Insgesamt urteilt Leleu, dass der immense Aufwand für den Aufbau dieses "Sonderheeres" Waffen-SS letztlich nicht die militärischen Teilerfolge rechtfertigte. Die Waffen-SS bildete im 'Dritten Reich' stets ein Politikum, ihre Angehörigen waren nicht nur Hitlers, sondern vor allem Himmlers Soldaten. Wie Bernd Wegner in den 1980er Jahren, so hat Leleu mit dieser Studie einen Meilenstein in der Erforschung der Waffen-SS vorgelegt. Zu Recht ist diese Arbeit in Frankreich bereits mehrmals ausgezeichnet worden, ist sie doch ein Musterbeispiel moderner ausgewogener Militärgeschichte frei von politischer Voreingenommenheit, moralischem Zeigefinger und Pauschalurteilen. Eine Übersetzung des Buches vom Französischen ins Deutsche ist ein absolutes Muss und es bleibt zu hoffen, dass sich trotz der 1.200 Seiten schnellstmöglich ein Verlag hierzu findet.


Anmerkungen:

[1] Bernd Wegner: Hitlers Politische Soldaten. Die Waffen-SS 1933-1945, Paderborn u.a. 51997 (Erstauflage 1982).
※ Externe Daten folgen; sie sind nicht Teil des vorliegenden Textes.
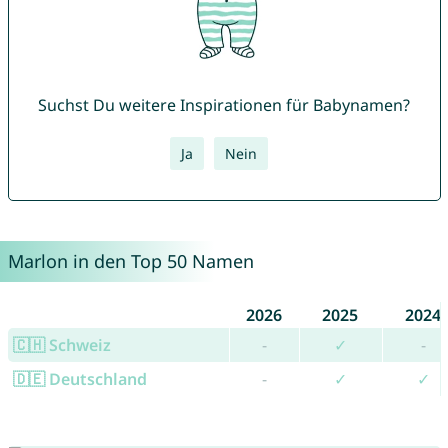
Suchst Du weitere Inspirationen für Babynamen?
Ja
Nein
Marlon in den Top 50 Namen
2026
2025
2024
🇨🇭 Schweiz
-
✓
-
🇩🇪 Deutschland
-
✓
✓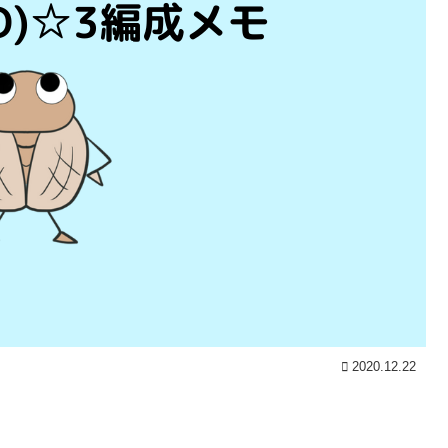
2020.12.22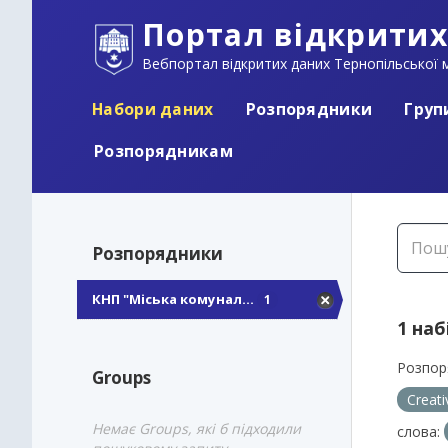
Портал відкритих
Вебпортал відкритих даних Тернопільської м
Набори даних
Розпорядники
Груп
Розпорядникам
Розпорядники
КНП "Міська комунал...
1
1 наб
Розпор
Groups
Creat
Немає Groups, які б підходили
слова: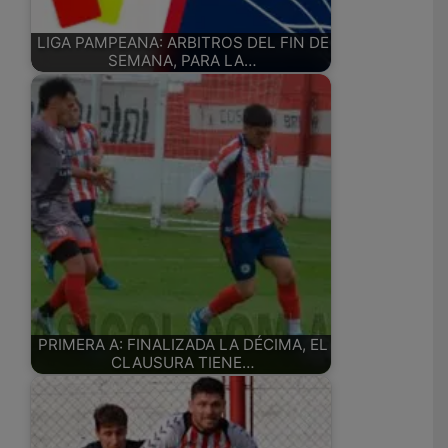
LIGA PAMPEANA: ARBITROS DEL FIN DE
SEMANA, PARA LA…
PRIMERA A: FINALIZADA LA DÉCIMA, EL
CLAUSURA TIENE…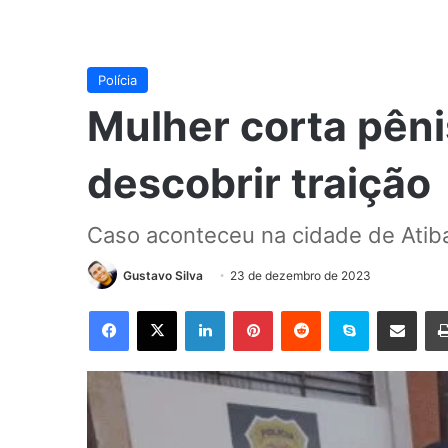
Polícia
Mulher corta pêni
descobrir traição
Caso aconteceu na cidade de Atib
Gustavo Silva
23 de dezembro de 2023
Facebook
X
Linkedin
Pinterest
Reddit
Skype
Compartilhar via e-mail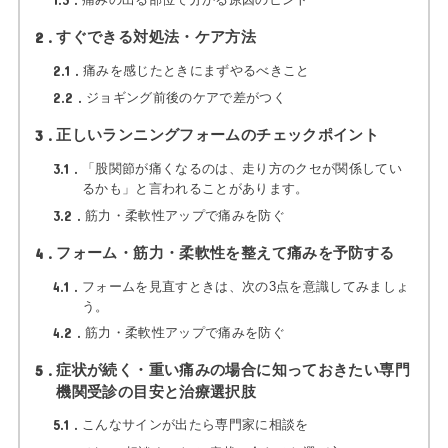
2
すぐできる対処法・ケア方法
2.1
痛みを感じたときにまずやるべきこと
2.2
ジョギング前後のケアで差がつく
3
正しいランニングフォームのチェックポイント
3.1
「股関節が痛くなるのは、走り方のクセが関係してい
るかも」と言われることがあります。
3.2
筋力・柔軟性アップで痛みを防ぐ
4
フォーム・筋力・柔軟性を整えて痛みを予防する
4.1
フォームを見直すときは、次の3点を意識してみましょ
う。
4.2
筋力・柔軟性アップで痛みを防ぐ
5
症状が続く・重い痛みの場合に知っておきたい専門
機関受診の目安と治療選択肢
5.1
こんなサインが出たら専門家に相談を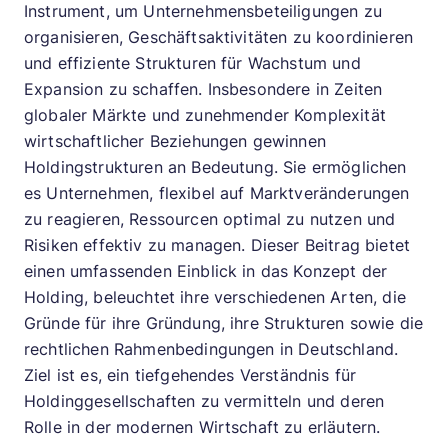
Instrument, um Unternehmensbeteiligungen zu
organisieren, Geschäftsaktivitäten zu koordinieren
und effiziente Strukturen für Wachstum und
Expansion zu schaffen. Insbesondere in Zeiten
globaler Märkte und zunehmender Komplexität
wirtschaftlicher Beziehungen gewinnen
Holdingstrukturen an Bedeutung. Sie ermöglichen
es Unternehmen, flexibel auf Marktveränderungen
zu reagieren, Ressourcen optimal zu nutzen und
Risiken effektiv zu managen. Dieser Beitrag bietet
einen umfassenden Einblick in das Konzept der
Holding, beleuchtet ihre verschiedenen Arten, die
Gründe für ihre Gründung, ihre Strukturen sowie die
rechtlichen Rahmenbedingungen in Deutschland.
Ziel ist es, ein tiefgehendes Verständnis für
Holdinggesellschaften zu vermitteln und deren
Rolle in der modernen Wirtschaft zu erläutern.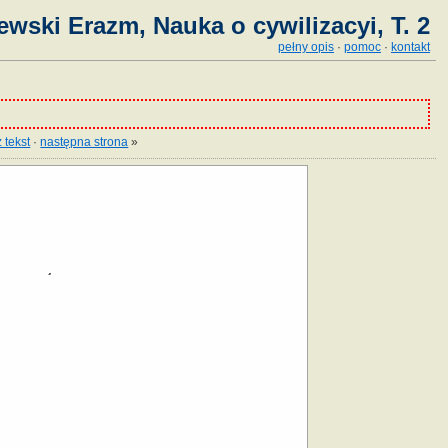
ewski Erazm, Nauka o cywilizacyi, T. 2
pełny opis
·
pomoc
·
kontakt
 tekst
·
następna strona
»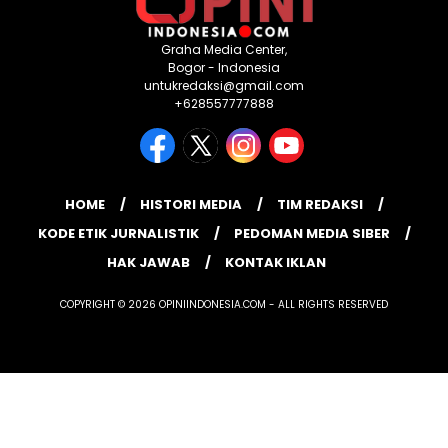
Graha Media Center,
Bogor - Indonesia
untukredaksi@gmail.com
+628557777888
HOME
HISTORI MEDIA
TIM REDAKSI
KODE ETIK JURNALISTIK
PEDOMAN MEDIA SIBER
HAK JAWAB
KONTAK IKLAN
COPYRIGHT © 2026 OPINIINDONESIA.COM - ALL RIGHTS RESERVED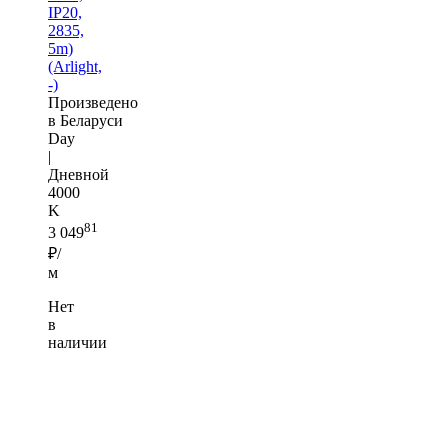
IP20,
2835,
5m)
(Arlight,
-)
Произведено
в Беларуси
Day
|
Дневной
4000
K
81
3 049
₽/
м
Нет
в
наличии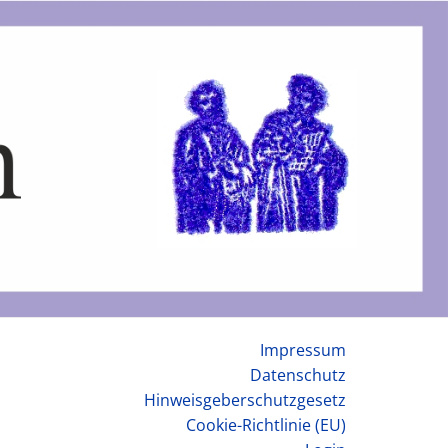
Impressum
Datenschutz
Hinweisgeberschutzgesetz
Cookie-Richtlinie (EU)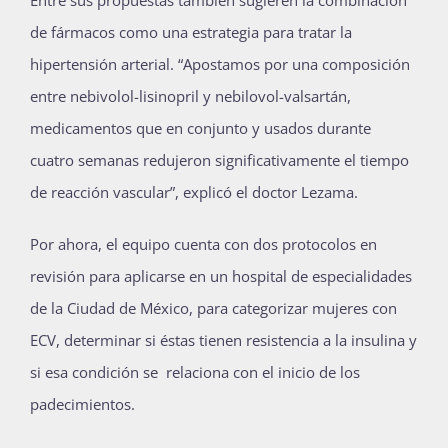
Entre sus propuestas también sugieren la combinación
de fármacos como una estrategia para tratar la
hipertensión arterial. “Apostamos por una composición
entre nebivolol-lisinopril y nebilovol-valsartán,
medicamentos que en conjunto y usados durante
cuatro semanas redujeron significativamente el tiempo
de reacción vascular”, explicó el doctor Lezama.
Por ahora, el equipo cuenta con dos protocolos en
revisión para aplicarse en un hospital de especialidades
de la Ciudad de México, para categorizar mujeres con
ECV, determinar si éstas tienen resistencia a la insulina y
si esa condición se relaciona con el inicio de los
padecimientos.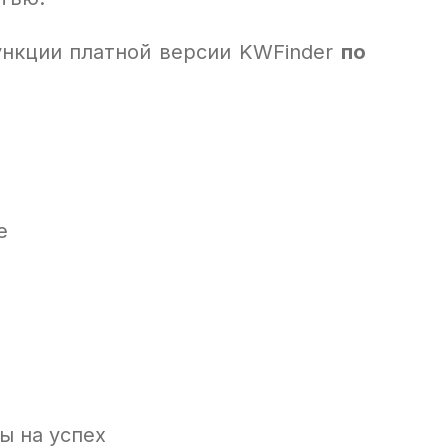
ункции платной версии KWFinder
по
e
ы на успех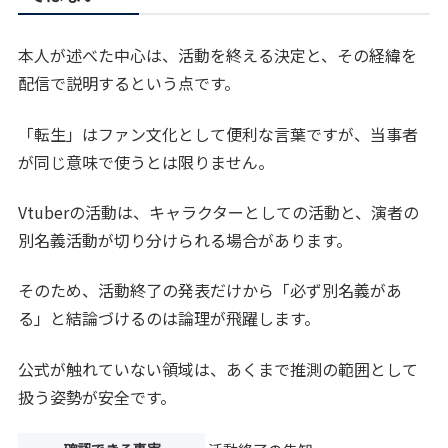
本人が述べた中心は、活動を終える決定と、その経緯を
配信で説明するという点です。
「転生」はファン文化として便利な言葉ですが、当事者
が同じ意味で使うとは限りません。
Vtuberの活動は、キャラクターとしての活動と、演者の
別名義活動が切り分けられる場合があります。
そのため、活動終了の発表だけから「必ず別名義があ
る」と結論づけるのは論理が飛躍します。
公式が触れていない領域は、あくまで推測の範囲として
扱う姿勢が安全です。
[2] Aspekte des Komplexes Waffen-SS werden behandelt bei Ronald Smelser / Enrico Syring (Hg.): Die SS-Elite unter dem Totenkopf. 30 Lebensläufe, Paderborn u.a. 2000; Martin Cüppers: Wegbereiter der Shoah. Die Waffen-SS, der Kommandostab Reichsführer-SS und die Judenvernichtung 1939-1945, Darmstadt 2005; Peter Lieb: Konventioneller Krieg oder NS-Weltanschauungskrieg. Kriegführung und Partisanenbekämpfung in Frankreich 1943/44, München 2007.

[3] Leleu hat schon in früheren Untersuchungen zahlreiche bisher unbekannte Verbrechen der "Totenkopf" im Frankreichfeldzug 1940 aufgedeckt. Vgl. Jean-Luc Leleu: La division SS-Totenkopf face à la population civile du nord de la France en mai 1940, in: Revue du Nord 83 (2001), 821-840.

[4] Siehe hierzu die bald erscheinende Studie von Carlo Gentile.